PASSAGE FOR REVIEW section start

Robust marginal functional PCA for repeated functional measurements

We consider so-called second-generation functional data [Koner and Staicu, 2023] where functional data are sampled under assumptions that deviate from independence. More specifically, we consider functions sampled in longitudinal or repeated measurement designs. This form of functional data can be interpreted as realization of a bivariate stochastic process $X(s,t)$, $s\in 𝒮,t\in 𝒯$, $𝒮,𝒯\subset ℝ$. We assume the process $X$ has a mean function $\mu :𝒮\times 𝒯\to ℝ$ and covariance function

$c(\{s,t\},\{s^{\prime },t^{\prime }\})=𝔼(X(s,t)X(s^{\prime },t^{\prime }))-\mu (s,t)\mu (s^{\prime },t^{\prime }).$

One can think of $𝒮$ as the spatial domain, and of $𝒯$ as the time domain. The goal could then be to represent the functional data in a lower-dimensional space. However, instead of analyzing two-dimensional surfaces, it is simpler to separate the analysis of the dynamics in $𝒮$ and $𝒯$, as suggested in Park and Staicu [2015] and Chen et al. [2017], and to consider a decomposition of the form

$X(s,t)-\mu (s,t)={\displaystyle \sum _{k=1}^{\mathrm{\infty }}}{\xi }_k(t){\varphi }_k(s).$

The basis functions ${\varphi }_k$ capture the dynamics in the frequency domain $𝒮$ and are obtained from an eigendecomposition of the marginal covariance function

$\mathrm{\Sigma }(s,s^{\prime })={\displaystyle {\int }_{𝒯}}c(\{s,t\},\{s^{\prime },t\})𝑑t.$

(1)

PASSAGE FOR REVIEW section end
THE DATA section start

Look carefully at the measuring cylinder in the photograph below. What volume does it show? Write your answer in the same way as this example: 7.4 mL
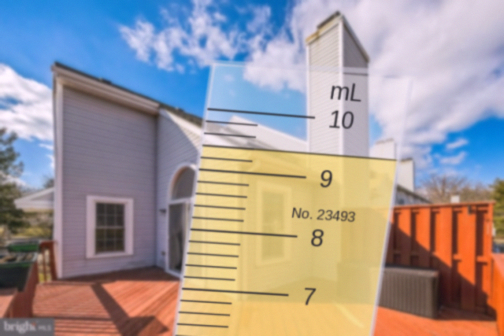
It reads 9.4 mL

THE DATA section end
THE DATA section start

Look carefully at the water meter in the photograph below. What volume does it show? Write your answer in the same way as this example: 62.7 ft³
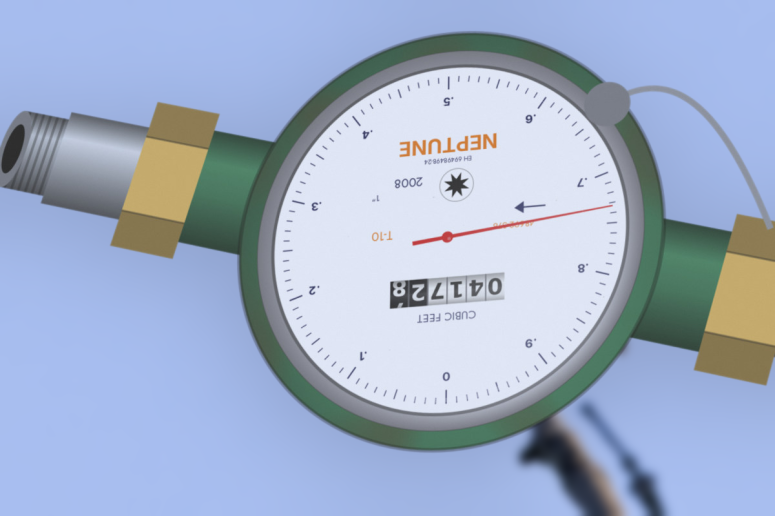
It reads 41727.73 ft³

THE DATA section end

DIRECTIONS:
a - In the functional PCA excerpt, in what kinds of designs are the functions sampled?
b - Please state whether each statement agrees with the functional PCA excerpt, answering yes or no and quoting the deciding words: (i) The functional data can be interpreted as a realization of a bivariate stochastic process. (ii) Analyzing two-dimensional surfaces is described as simpler than separating the analysis of the dynamics. (iii) The basis functions come from an eigendecomposition of the marginal covariance function.
The listing plays no role in this work.

TASK RESPONSES:
a - Longitudinal or repeated measurement designs.

b -
(i) Yes: "This form of functional data can be interpreted as realization of a bivariate stochastic process"
(ii) No: "instead of analyzing two-dimensional surfaces, it is simpler to separate the analysis of the dynamics"
(iii) Yes: "are obtained from an eigendecomposition of the marginal covariance function"